There are plants in a garden. Each of these plants has been added with some amount of pesticide. After each day, if any plant has more pesticide than the plant at its left, being weaker than the left one, it dies. You are given the initial values of the pesticide in each plant. Print the number of days after which no plant dies, i.e. the time after which there are no plants with more pesticide content than the plant to their left.
I have used stacks to solve this problem. Example below:
a = 6 5 8 4 7 10 9
10 > 9 a = 6 5 8 4 7 10 b = 9
7 > 10 a = 6 5 8 4 7 b = 9
4 > 7 a = 6 5 8 4 b = 9
8 > 4 a = 6 5 8 b = 9 4
5 > 8 a = 6 5 b = 9 4
6 > 5 a = 6 5 b = 9 4
after this just make a new list with a = a + b.reverse(). Start the process again and exit when list is sorted in reverse order.

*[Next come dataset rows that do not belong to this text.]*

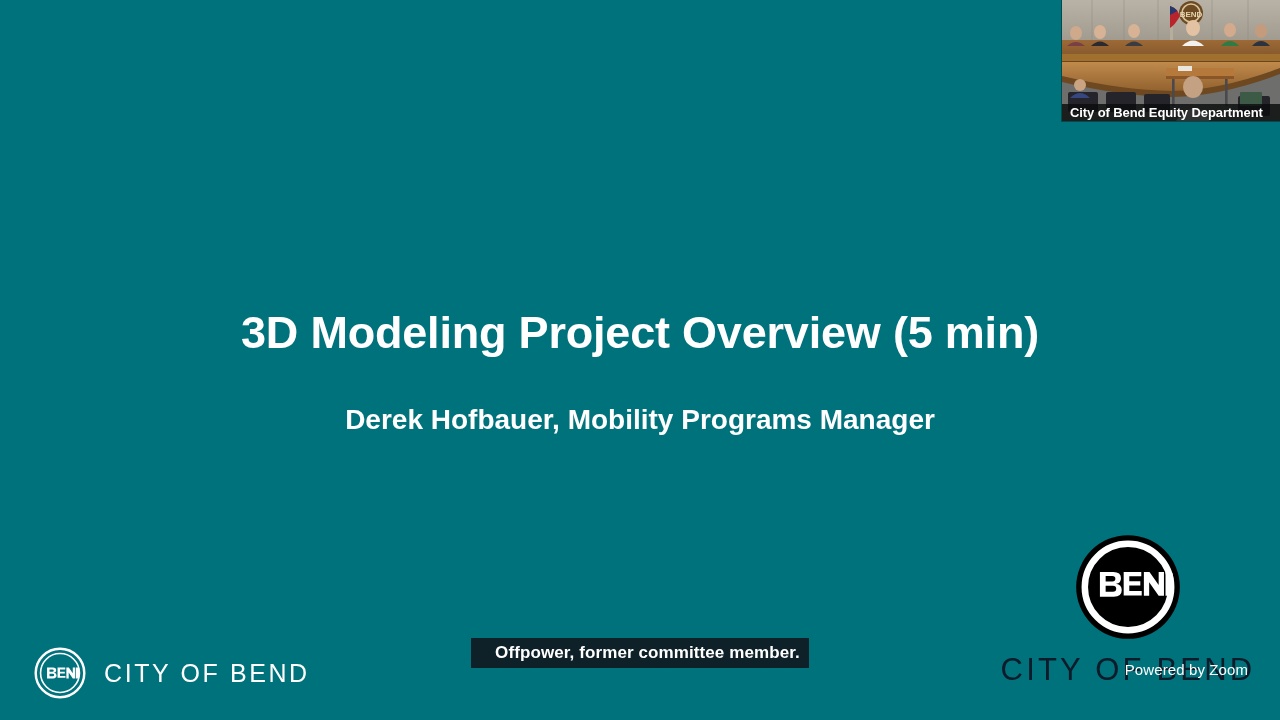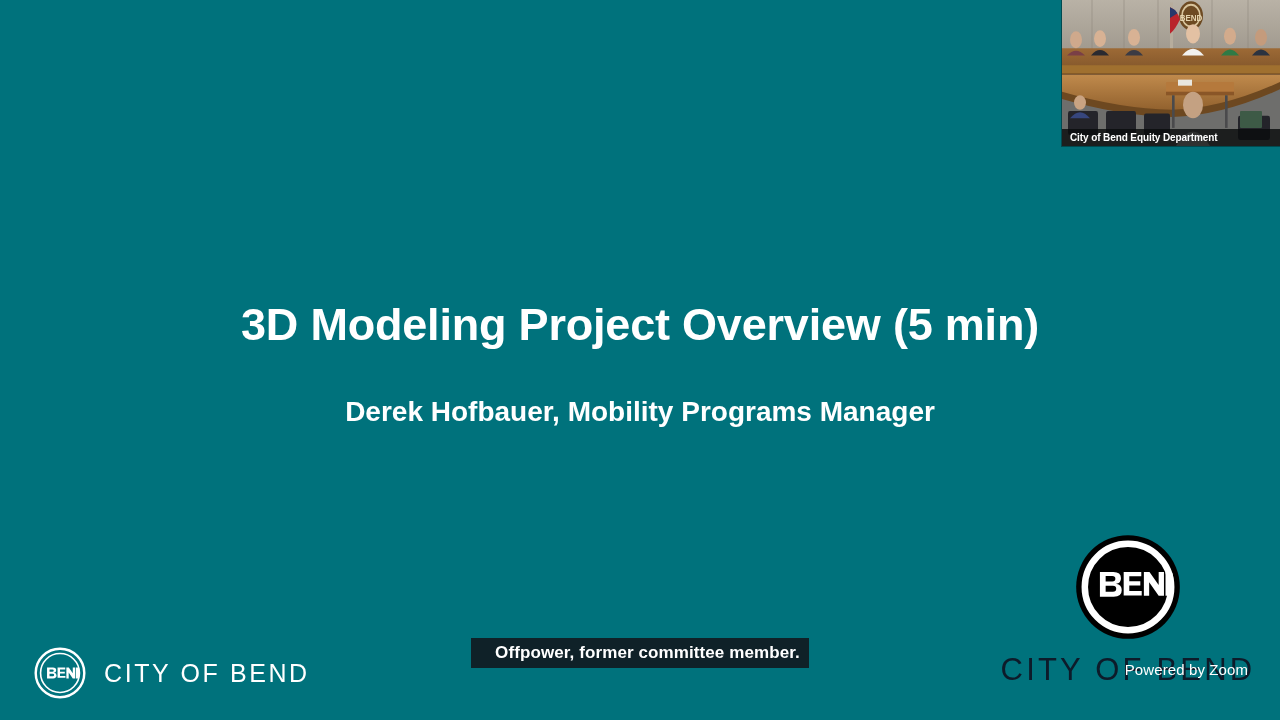--- a/index.html
+++ b/index.html
@@ -23,21 +23,21 @@
     position: absolute;
     inset: 0;
     background: #00727c;
   }
 
   
   .title-block {
     position: absolute;
     left: 0;
     right: 0;
-    top: 300px;
+    top: 308px;
     text-align: center;
   }
   .slide-title {
     font-size: 45px;
     font-weight: bold;
     color: #ffffff;
     letter-spacing: -0.2px;
     line-height: 1.1;
     margin: 0;
     white-space: nowrap;
@@ -129,21 +129,21 @@
     white-space: nowrap;
     letter-spacing: 0.1px;
   }
 
   
   .pip {
     position: absolute;
     left: 1062px;
     top: 0;
     width: 218px;
-    height: 146px;
+    height: 121px;
     overflow: hidden;
     background: #5a5550;
     box-shadow: 0 0 0 1px rgba(0,0,0,0.35);
   }
   .pip-video {
     position: absolute;
     inset: 0;
     width: 100%;
     height: 100%;
     display: block;
@@ -153,21 +153,21 @@
     left: 0;
     bottom: 0;
     right: 0;
     height: 17px;
     background: rgba(10, 12, 14, 0.82);
     display: flex;
     align-items: center;
   }
   .pip-name {
     color: #ffffff;
-    font-size: 10px;
+    font-size: 13px;
     font-weight: bold;
     line-height: 1;
     padding-left: 8px;
     white-space: nowrap;
     letter-spacing: -0.1px;
   }
 </style>
 </head>
 <body>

This still is giving me time exceeded. Any idea?
n = int(input())
first_list = input().split()
first_list = [int(i) for i in first_list]
count = 0
second_list = []
data_1, data_2 = 0, 0
while True:
b = []
if sorted(first_list, reverse=True) == first_list:
break
data_1 = first_list.pop()
for i in range(len(first_list)-1):
data_2 = first_list.pop()
if data_1 > data_2:
pass
elif data_1 < data_2:
second_list.append(data_1)
elif data_1 == data_2:
second_list.append(data_1)
second_list.append(data_2)
data_1 = data_2
if len(first_list)>=1 and data_1 < first_list[0]:
first_list.append(data_1)
second_list.reverse()
first_list = first_list + second_list
count += 1
print(count)
Edited code:
n = int(input())
input = [int(i) for i in input().split()]
count, t_length = 0, 0
cmp = input[0]
while True:
length = len(input)
for i in range(1, length):
if input[i] == -1:
t_length += 1
continue
if input[i] > cmp:
cmp = input[i]
input[i] = -1
else:
t_length += 1
cmp = input[i]
if t_length+1 == length:
break
count += 1
cmp, t_length = input[0], 0
print(count)
I agree with Woot4Moo that something doesn't look right, and I suggest you focus more on stack use (instead of doubly linked lists). See this link to the Stock Span problem which helps detail an O(N) solution for tracking differences in a list of prices. This can be extended with a condition for pesticide.
For example, it'd be filling in the gaps of:
import sys
ps = [int(s) for s in list(sys.stdin)[1].strip().split()]
stack = [ps[0]]
max_days = 0
for i in range(1, len(ps)):
days[i] = 1 if ps[i] > ps[i-1] else 0
# TODO - Logic to update days[i]
while len(stack) > 0 and ps[i] <= stack[-1][1]:
(ps_other, days_other) = stack.pop()
stack.append((ps[i], days[i])
max_days = max(max_days, days[i])
print(max_days)
I quickly implemented in O(N^2), and found 80% of tests pass (the rest timing out), so more cleverly using the stack according to the link above should do the job.
import collections
import sys
ps = [int(s) for s in list(sys.stdin)[1].strip().split()]
ps_prev = []
days = 0
while collections.Counter(ps_prev) != collections.Counter(ps):
ps_prev = ps[:]
i = len(ps) - 1
while i > 0:
if ps[i] > ps[i-1]:
ps.pop(i)
i -= 1
days += 1
print(days - 1)
Edit: note that the sketchy sys.stdin use is to cater for the HackerRank test input.
Sorting is N log N and your data structure seems wrong to me. Why would you not use a doubly linked list since the requirement is that it is the left most neighbor. You would simply dereference the pointers that died.